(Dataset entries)
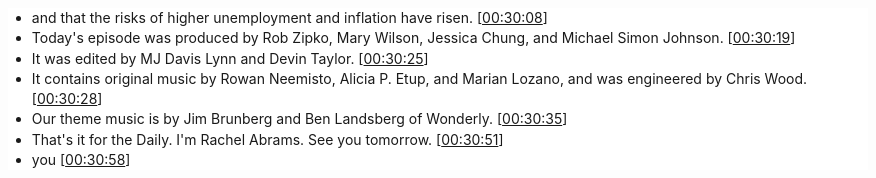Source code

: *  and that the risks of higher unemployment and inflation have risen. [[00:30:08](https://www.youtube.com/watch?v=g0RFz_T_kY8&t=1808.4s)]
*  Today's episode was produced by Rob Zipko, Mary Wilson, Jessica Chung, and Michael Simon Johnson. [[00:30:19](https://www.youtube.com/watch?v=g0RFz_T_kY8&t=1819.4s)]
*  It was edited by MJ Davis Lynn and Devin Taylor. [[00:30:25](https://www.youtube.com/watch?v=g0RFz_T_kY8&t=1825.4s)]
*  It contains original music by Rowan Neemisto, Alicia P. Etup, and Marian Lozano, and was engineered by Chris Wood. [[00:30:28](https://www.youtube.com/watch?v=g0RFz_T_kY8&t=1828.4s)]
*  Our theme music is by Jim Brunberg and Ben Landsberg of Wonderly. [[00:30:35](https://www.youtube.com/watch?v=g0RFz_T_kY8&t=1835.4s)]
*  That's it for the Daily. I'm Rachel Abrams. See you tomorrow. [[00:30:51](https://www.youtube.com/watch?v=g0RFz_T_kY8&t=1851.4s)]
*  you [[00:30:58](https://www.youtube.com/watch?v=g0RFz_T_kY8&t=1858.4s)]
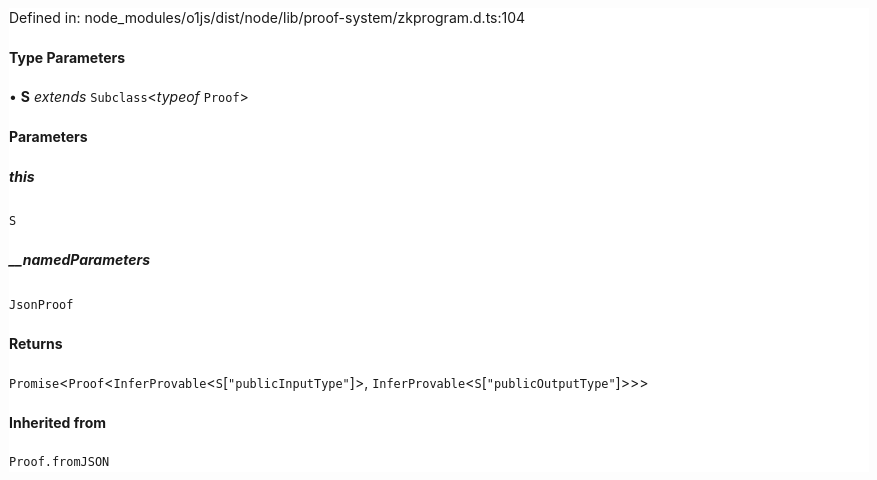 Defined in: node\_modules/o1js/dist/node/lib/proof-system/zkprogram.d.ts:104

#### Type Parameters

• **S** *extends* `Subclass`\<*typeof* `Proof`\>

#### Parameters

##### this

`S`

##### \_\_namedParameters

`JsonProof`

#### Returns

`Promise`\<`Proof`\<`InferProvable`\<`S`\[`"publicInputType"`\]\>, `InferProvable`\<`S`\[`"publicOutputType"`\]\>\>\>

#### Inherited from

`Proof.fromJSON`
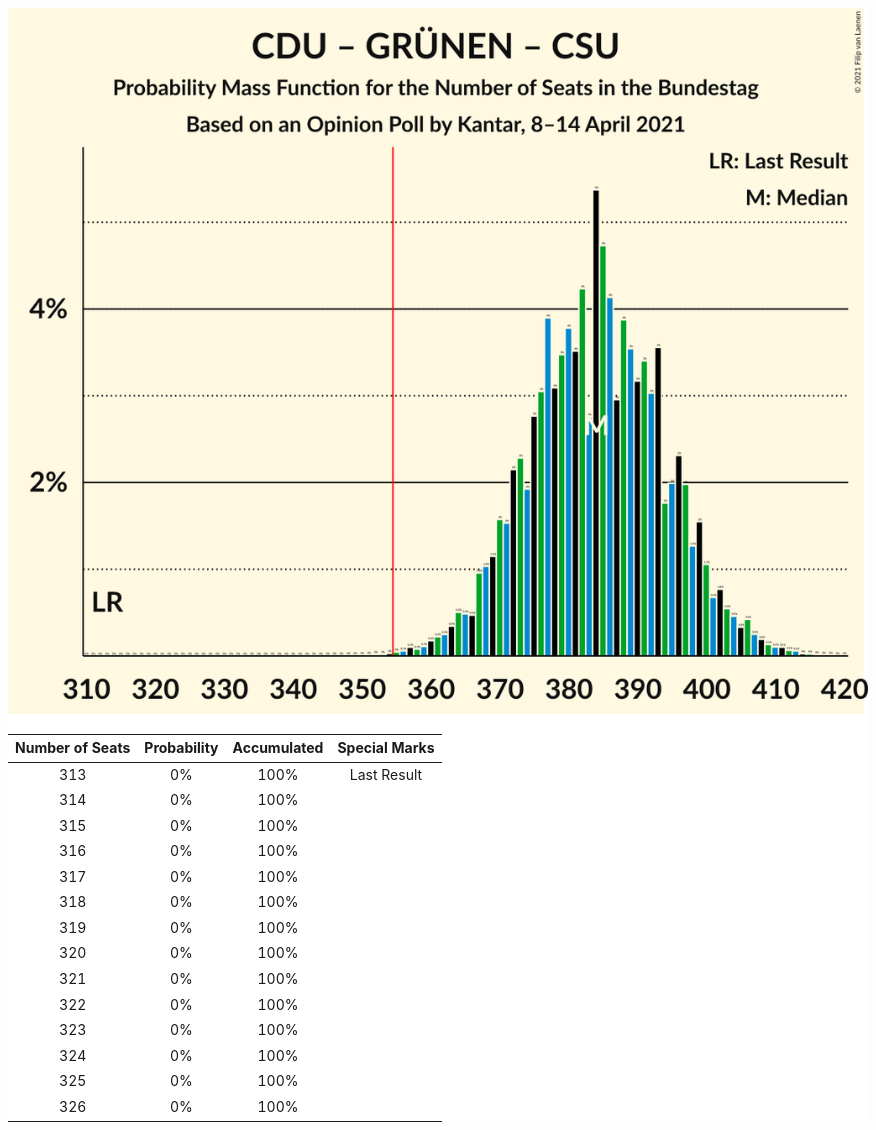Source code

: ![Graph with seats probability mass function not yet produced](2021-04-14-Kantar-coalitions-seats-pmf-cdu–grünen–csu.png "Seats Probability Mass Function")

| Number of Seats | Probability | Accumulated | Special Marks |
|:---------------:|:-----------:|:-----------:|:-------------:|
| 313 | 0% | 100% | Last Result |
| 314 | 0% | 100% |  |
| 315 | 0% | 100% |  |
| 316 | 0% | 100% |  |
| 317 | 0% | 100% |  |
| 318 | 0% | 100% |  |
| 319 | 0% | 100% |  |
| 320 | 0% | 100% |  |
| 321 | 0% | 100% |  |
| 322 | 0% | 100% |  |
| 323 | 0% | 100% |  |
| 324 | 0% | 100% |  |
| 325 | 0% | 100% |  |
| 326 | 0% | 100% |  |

> _Exercise objective_
Please copy the records from the line containing "#### Inherited from" through the end of the records, reproducing every line exactly and leaving the pictures out of your answer.

> _Answer section_
#### Inherited from

`Proof.fromJSON`
Source code

: ![Graph with seats probability mass function not yet produced](2021-04-14-Kantar-coalitions-seats-pmf-cdu–grünen–csu.png "Seats Probability Mass Function")

| Number of Seats | Probability | Accumulated | Special Marks |
|:---------------:|:-----------:|:-----------:|:-------------:|
| 313 | 0% | 100% | Last Result |
| 314 | 0% | 100% |  |
| 315 | 0% | 100% |  |
| 316 | 0% | 100% |  |
| 317 | 0% | 100% |  |
| 318 | 0% | 100% |  |
| 319 | 0% | 100% |  |
| 320 | 0% | 100% |  |
| 321 | 0% | 100% |  |
| 322 | 0% | 100% |  |
| 323 | 0% | 100% |  |
| 324 | 0% | 100% |  |
| 325 | 0% | 100% |  |
| 326 | 0% | 100% |  |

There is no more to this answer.